Seeing Hamill as Luke Skywalker, however, the showrunners were insistent on bringing him back. And that was easily the lengthiest part of the episode, as there was discussion about pretty much everything. Favreau runs viewers through the options that you have to de-age an actor, and we see what they tried and what they ultimately wound up using. There was discussion about what color his cloak should be (because, though it’d be a surprise to many, it was actually brown rather than black in Return of the Jedi). There’s a lot of discussion about how they brought Hamill back, along with Max Lloyd-Jones, who also played Luke in the finale. The amazing people at ILM took the performance of Hamill and Lloyd-Jones and used their de-aging technology to make it work. As for the voice? Surprisingly, it was totally synthesized! And then, of course, there’s discussion about bringing R2-D2 back as well, which was what particularly got to Jon Favreau.
And that’s the thing that was so evident in this episode: you could see and hear what bringing Mark Hamill back as Luke Skywalker meant to these people. The show stayed away from any sort of sequel-bashing whatsoever, thankfully, and in fact footage from The Last Jedi (and also The Rise of Skywalker) were included, as well as Hamill explaining that this appearance is set after Return of the Jedi but before Luke starts his Jedi Academy. After all, this is merely a different time period, not a different character. And to bring him back in this setting was truly special.

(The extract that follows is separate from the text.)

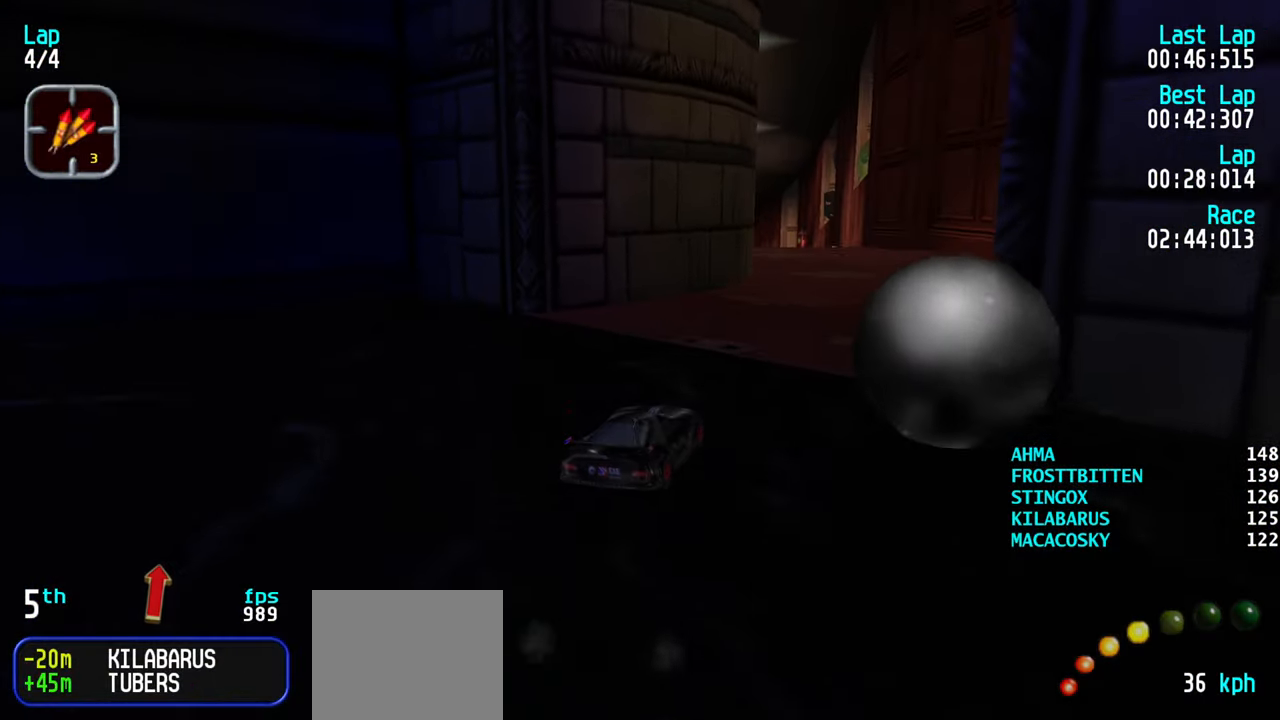
{"keys": ["up"], "events": [[33, "left", "down"], [133, "left", "up"], [267, "right", "down"], [367, "right", "up"]]}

One other element of this episode was Jon Favreau going on a bit of an extended discussion about the dangers of using this sort of deep-fake technology. I can imagine that it felt a little out of place to some people, but I was really glad it was included. We need to see creatives like Favreau openly and publicly wrestling with the right way to use these things while acknowledging it could be used for sinister purposes. He said that this sort of deep-fake technology, which is readily available to anyone and isn’t just reserved for the most elite filmmakers, is still somewhat discernable, but he said it’ll soon get to where it’s indistinguishable. The same is true for voices. And so this was Favreau giving a plea to other filmmakers, like himself, that they need to be proactive in thinking through ways to strengthen this technology for their purposes while limiting the potential for harm that comes from it (his suggestion is to use something like the chain codes they introduced in The Mandalorian with Boba Fett’s armor to allow you to track the information and source). In an episode like this, I thought that was especially important and am really glad it was included.
Without a doubt, though, the best part of this episode was simply seeing Mark Hamill back as Luke Skywalker. Seeing the joy, seeing him holding Grogu, seeing how they made it happen. We mustn’t take seeing that for granted, and it’s special every time we get a glimpse of it. This episode was all about how they brought Star Wars’ greatest hero to its first-ever live-action series. Seeing it come to life, hearing what it meant to these filmmakers, is something that will resonate deeply with any Star Wars fan.